Department of Clinical Oncology, Kyoto University Hospital, 54 Shogoin-kawahara-cho, Sakyo-ku, Kyoto, Kyoto, 606-8507, Japan.
Department of Real World Data Research and Development, Graduate School of Medicine, Kyoto University, 54 Shogoin-kawara-cho, Sakyo-ku, Kyoto, Japan.
Int J Clin Oncol. 2024 Nov;29(11):1696-1703. doi: 10.1007/s10147-024-02609-w. Epub 2024 Aug 26.
Lynch syndrome (LS) is a hereditary cancer syndrome caused by pathogenic germline variants in mismatch repair (MMR) genes, which predisposes to various types of cancers showing deficient MMR (dMMR). Identification of LS probands is crucial to reduce cancer-related deaths in affected families. Although universal screening is recommended for colorectal and endometrial cancers, and age-restricted screening is proposed as an alternative, LS screening covering a broader spectrum of cancer types is needed. In the current study, we elucidated the rate of dMMR tumors and evaluated the outcome of LS screening in young-onset extra-colorectal LS-associated cancers.
Immunohistochemistry for MMR proteins were retrospectively performed in a total of 309 tissue samples of endometrial, non-mucinous ovarian, gastric, urothelial, pancreatic, biliary tract, and adrenal cancers in patients < 50 years of age. Clinicopathological information and the results of genetic testing were obtained from medical charts.
There were 24 dMMR tumors (7.8%) including 18 endometrial, three ovarian, two urothelial, and one gastric cancer. Co-occurrence of colorectal cancer and family history of LS-associated cancers was significantly enriched in patients with dMMR tumors. Among the 16 patients with dMMR tumors who were informed of the immunohistochemistry results, five with endometrial and one with urothelial cancer were diagnosed as LS with positive pathogenic variants in MMR genes.
We report the outcome of immunohistochemistry for MMR proteins performed in multiple types of young-onset extra-colorectal LS-associated cancers. Our study demonstrates the feasibility of a comprehensive LS screening program incorporating young-onset patients with various types of extra-colorectal LS-associated cancers.
林奇综合征(LS)是一种遗传性癌症综合征,由错配修复(MMR)基因的致病性种系变异引起,易患各种表现出 MMR 缺陷(dMMR)的癌症。LS 先证者的识别对于降低受影响家庭的癌症相关死亡率至关重要。尽管推荐对结直肠癌和子宫内膜癌进行普遍筛查,并且提出了年龄限制筛查作为替代方案,但需要涵盖更广泛癌症类型的 LS 筛查。在本研究中,我们阐明了 dMMR 肿瘤的发生率,并评估了在年轻发病的结外 LS 相关癌症中进行 LS 筛查的结果。
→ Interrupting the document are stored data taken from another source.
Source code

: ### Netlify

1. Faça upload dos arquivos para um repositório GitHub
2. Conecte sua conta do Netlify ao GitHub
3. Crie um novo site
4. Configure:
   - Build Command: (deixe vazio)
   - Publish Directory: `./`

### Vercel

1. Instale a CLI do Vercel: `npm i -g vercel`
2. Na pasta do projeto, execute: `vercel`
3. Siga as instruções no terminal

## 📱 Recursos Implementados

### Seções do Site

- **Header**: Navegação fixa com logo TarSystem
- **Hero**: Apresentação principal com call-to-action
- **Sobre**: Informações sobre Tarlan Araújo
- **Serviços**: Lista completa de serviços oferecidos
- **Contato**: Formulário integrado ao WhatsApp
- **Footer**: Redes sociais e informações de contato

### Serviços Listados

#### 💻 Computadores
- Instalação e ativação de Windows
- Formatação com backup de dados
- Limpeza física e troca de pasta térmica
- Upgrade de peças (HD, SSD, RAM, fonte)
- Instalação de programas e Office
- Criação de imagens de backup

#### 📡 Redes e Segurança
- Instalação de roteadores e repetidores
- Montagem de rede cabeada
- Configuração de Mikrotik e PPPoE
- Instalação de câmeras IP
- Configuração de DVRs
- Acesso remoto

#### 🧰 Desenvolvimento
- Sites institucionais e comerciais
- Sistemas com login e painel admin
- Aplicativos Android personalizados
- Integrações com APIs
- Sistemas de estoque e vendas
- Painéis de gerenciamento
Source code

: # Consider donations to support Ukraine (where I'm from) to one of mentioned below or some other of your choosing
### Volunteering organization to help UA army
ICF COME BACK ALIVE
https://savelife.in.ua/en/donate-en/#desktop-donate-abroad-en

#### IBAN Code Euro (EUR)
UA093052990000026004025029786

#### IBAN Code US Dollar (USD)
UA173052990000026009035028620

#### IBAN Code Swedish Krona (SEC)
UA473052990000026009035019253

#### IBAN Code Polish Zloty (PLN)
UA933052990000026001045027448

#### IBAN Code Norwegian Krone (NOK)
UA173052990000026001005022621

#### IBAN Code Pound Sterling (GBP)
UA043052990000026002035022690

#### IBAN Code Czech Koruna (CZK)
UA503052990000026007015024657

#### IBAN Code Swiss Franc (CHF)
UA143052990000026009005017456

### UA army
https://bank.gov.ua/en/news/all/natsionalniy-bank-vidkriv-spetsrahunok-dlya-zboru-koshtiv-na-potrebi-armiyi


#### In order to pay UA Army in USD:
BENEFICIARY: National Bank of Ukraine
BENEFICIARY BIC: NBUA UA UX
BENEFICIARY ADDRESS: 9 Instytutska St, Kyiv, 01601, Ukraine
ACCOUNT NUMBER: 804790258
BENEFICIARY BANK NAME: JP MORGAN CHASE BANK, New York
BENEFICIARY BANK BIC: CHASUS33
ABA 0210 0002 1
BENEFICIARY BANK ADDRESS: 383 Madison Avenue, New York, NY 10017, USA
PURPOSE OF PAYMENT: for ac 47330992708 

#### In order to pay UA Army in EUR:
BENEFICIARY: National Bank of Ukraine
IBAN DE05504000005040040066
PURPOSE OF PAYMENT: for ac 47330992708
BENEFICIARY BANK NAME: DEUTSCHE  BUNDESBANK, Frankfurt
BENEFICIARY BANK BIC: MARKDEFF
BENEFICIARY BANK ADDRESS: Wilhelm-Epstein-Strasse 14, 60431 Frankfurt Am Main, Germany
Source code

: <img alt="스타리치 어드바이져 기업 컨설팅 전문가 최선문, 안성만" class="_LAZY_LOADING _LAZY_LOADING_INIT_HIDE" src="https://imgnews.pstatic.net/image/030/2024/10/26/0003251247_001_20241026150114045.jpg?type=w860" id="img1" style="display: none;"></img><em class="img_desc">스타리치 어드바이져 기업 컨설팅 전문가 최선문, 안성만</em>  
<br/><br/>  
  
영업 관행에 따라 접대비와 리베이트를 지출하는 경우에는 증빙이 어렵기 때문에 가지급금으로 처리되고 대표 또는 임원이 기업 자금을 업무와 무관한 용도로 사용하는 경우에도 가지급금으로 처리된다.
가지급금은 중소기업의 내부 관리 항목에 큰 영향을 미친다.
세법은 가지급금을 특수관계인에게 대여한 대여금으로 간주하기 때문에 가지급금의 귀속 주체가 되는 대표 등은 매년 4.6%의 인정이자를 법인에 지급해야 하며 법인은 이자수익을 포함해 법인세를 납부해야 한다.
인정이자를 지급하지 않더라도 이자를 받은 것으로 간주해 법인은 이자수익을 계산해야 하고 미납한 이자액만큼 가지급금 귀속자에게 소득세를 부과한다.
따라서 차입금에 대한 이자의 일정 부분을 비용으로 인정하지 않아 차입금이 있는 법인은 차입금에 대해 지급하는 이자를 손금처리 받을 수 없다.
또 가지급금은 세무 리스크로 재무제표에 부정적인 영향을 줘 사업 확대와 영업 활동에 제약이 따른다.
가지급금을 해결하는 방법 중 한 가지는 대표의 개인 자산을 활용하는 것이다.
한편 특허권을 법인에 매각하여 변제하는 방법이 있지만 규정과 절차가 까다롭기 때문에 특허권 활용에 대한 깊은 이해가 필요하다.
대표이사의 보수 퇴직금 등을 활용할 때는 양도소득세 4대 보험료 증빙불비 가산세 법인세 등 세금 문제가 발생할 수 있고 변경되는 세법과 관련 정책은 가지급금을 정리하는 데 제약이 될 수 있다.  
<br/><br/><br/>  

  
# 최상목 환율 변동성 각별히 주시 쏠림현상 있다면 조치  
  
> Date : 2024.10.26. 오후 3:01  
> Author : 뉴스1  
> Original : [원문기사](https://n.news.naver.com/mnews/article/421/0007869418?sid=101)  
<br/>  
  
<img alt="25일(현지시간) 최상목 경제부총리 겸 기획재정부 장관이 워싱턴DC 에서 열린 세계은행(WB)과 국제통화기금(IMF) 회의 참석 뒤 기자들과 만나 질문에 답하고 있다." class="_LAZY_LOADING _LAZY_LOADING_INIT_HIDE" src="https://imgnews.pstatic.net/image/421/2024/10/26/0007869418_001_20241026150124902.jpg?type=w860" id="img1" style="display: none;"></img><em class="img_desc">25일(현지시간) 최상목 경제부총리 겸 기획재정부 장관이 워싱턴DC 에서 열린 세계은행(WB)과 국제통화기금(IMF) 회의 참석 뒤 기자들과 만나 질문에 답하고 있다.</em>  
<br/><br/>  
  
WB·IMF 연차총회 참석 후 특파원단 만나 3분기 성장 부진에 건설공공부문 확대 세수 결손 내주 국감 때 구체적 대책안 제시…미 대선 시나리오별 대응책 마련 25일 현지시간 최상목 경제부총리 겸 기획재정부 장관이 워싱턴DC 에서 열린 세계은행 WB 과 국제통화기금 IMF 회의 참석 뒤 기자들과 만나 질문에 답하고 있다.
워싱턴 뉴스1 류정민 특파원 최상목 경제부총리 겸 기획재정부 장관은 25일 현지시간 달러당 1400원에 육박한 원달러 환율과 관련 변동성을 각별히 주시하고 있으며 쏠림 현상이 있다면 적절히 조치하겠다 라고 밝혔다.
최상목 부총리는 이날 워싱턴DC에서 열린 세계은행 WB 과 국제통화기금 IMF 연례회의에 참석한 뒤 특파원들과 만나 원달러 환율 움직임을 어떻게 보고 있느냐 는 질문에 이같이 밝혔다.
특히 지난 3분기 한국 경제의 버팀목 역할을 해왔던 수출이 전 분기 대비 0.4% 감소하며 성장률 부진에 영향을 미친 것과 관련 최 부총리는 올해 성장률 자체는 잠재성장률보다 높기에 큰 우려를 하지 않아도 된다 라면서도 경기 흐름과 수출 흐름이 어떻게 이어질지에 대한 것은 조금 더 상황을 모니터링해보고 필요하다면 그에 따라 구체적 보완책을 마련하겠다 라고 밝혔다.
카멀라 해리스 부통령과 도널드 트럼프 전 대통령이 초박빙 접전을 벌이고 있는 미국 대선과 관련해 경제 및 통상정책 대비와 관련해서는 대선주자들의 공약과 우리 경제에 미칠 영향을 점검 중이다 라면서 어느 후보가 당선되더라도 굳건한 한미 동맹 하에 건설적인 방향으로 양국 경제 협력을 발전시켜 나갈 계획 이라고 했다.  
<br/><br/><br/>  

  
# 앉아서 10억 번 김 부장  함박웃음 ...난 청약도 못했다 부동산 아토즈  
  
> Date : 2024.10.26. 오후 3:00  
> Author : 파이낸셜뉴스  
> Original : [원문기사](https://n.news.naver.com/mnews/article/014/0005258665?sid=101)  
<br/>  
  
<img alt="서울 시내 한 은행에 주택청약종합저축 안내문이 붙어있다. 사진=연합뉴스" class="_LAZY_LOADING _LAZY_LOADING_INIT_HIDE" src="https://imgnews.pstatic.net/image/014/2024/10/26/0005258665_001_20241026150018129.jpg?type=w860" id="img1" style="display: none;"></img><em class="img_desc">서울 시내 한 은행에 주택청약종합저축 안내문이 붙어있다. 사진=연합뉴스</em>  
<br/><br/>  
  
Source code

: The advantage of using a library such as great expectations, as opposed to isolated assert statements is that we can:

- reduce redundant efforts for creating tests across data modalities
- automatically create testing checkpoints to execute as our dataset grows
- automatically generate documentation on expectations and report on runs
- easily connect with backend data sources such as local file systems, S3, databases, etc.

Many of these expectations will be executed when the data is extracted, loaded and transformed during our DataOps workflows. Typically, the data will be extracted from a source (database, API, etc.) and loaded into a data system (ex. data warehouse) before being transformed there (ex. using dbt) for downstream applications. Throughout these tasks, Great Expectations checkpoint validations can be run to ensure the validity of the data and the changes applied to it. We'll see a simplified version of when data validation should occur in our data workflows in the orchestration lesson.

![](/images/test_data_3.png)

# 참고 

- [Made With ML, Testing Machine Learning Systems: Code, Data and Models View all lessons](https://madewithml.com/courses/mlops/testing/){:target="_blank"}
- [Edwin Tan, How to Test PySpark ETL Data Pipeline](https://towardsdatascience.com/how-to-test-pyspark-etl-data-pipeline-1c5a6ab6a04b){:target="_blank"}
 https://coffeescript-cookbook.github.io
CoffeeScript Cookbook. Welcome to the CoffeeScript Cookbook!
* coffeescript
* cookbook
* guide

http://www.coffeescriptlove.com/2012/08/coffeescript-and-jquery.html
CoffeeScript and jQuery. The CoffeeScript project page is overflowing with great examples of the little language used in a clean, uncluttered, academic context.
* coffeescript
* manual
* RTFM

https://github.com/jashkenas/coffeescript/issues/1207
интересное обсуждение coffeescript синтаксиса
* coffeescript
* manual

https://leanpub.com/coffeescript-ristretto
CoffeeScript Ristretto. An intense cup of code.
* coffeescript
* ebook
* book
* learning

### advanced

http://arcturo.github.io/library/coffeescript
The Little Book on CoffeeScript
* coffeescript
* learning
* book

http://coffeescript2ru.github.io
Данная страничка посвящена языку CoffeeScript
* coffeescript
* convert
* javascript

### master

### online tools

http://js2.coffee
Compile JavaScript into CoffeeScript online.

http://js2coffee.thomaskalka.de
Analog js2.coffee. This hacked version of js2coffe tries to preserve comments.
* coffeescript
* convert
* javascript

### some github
回顾性地对 309 例年龄<50 岁的子宫内膜、非黏液性卵巢、胃、尿路上皮、胰腺、胆道和肾上腺癌患者的组织样本进行了 MMR 蛋白免疫组织化学检测。从病历中获得了临床病理信息和基因检测结果。
共有 24 例 dMMR 肿瘤(7.8%),包括 18 例子宫内膜癌、3 例卵巢癌、2 例尿路上皮癌和 1 例胃癌。dMMR 肿瘤患者中结直肠癌和 LS 相关癌症家族史的同时发生明显更为丰富。在接受免疫组织化学结果告知的 16 例 dMMR 肿瘤患者中,5 例子宫内膜癌和 1 例尿路上皮癌被诊断为 LS,存在 MMR 基因的阳性致病性变异。
我们报告了在多种年轻发病的结外 LS 相关癌症中进行 MMR 蛋白免疫组织化学检测的结果。我们的研究表明,对年轻发病的各种结外 LS 相关癌症患者进行全面的 LS 筛查方案是可行的。